Text provided

# Double acting cylinder operation



## insanehobbies (Nov 3, 2008)

Hey All! I'm trying to understand the operation of a double acting cylinder. So well say I have a double acting cylinder and a 4 way 5 port valve. I'm trying to figure out the operation. Saying I put this together the right way my question is when the solenoid is trigered on will the cylinder extend out and back to its original position? Or when trigered on will it just extended out, and then have to be trigered again to go in? 

I want to build a new prop next year. A body laying on a table, thrashing around. So I would like to use pneumatics for this. I'm thinking some short stroke double acting cylinders, 4 way 5 port solenoids, and maybe a picoboo for the control. But I'm not sure. I was hoping some one could guide me in the right direction.:googly:


----------



## Lotus (Nov 12, 2004)

The Soleniod like like a light switch, when its on the cylinder raises, and when the soleniod is off the cylinder returns to its original position. I hope that answered your question.


----------



## insanehobbies (Nov 3, 2008)

Thanks for the info. I think I'm getting it. So a double action cylinder means (air to extend, and air to retract) the solenoid would have to be trigered each time for action, where as a single action cylinder would have a spring to reverse the action? What would be the use for a double action cylinder? To reverse the action when desired. OK! Now this is making sense.


----------



## time2dive (Dec 29, 2007)

Once the voltage is removed from the solenoid a double action cylinder automatically retracts. The air pressure is switched in a five port solenoid to the "retract" port.


----------

Exercise brief
In the thread about double acting cylinders, what happens to a double action cylinder once voltage is removed from the solenoid? Rely only on the thread about double acting cylinders.

Given entries
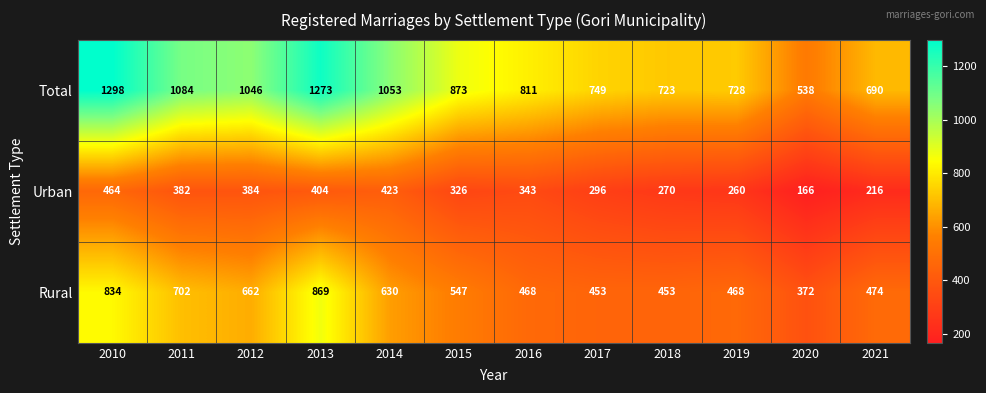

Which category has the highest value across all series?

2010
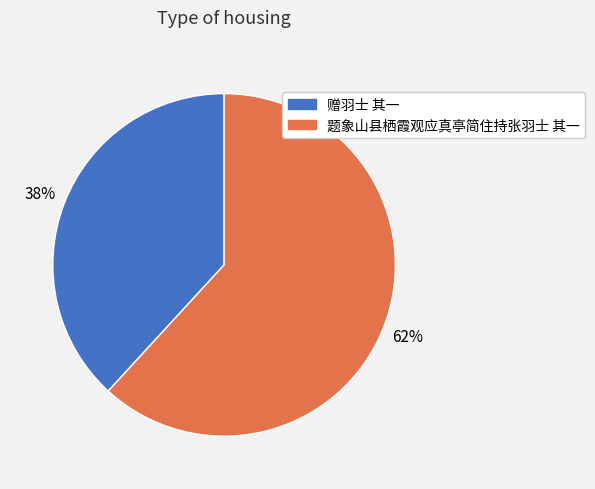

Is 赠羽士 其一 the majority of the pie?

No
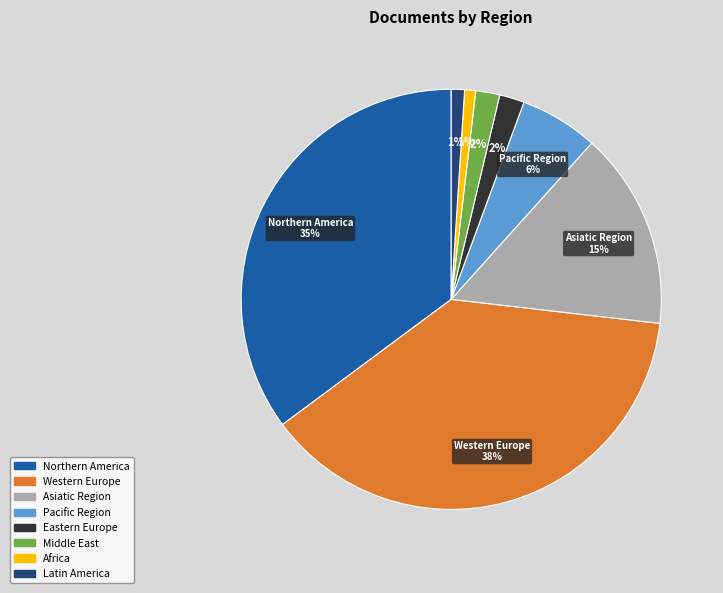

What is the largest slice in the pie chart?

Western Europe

Solved exercise
It automatically retracts, because the five port solenoid switches the air pressure to the "retract" port.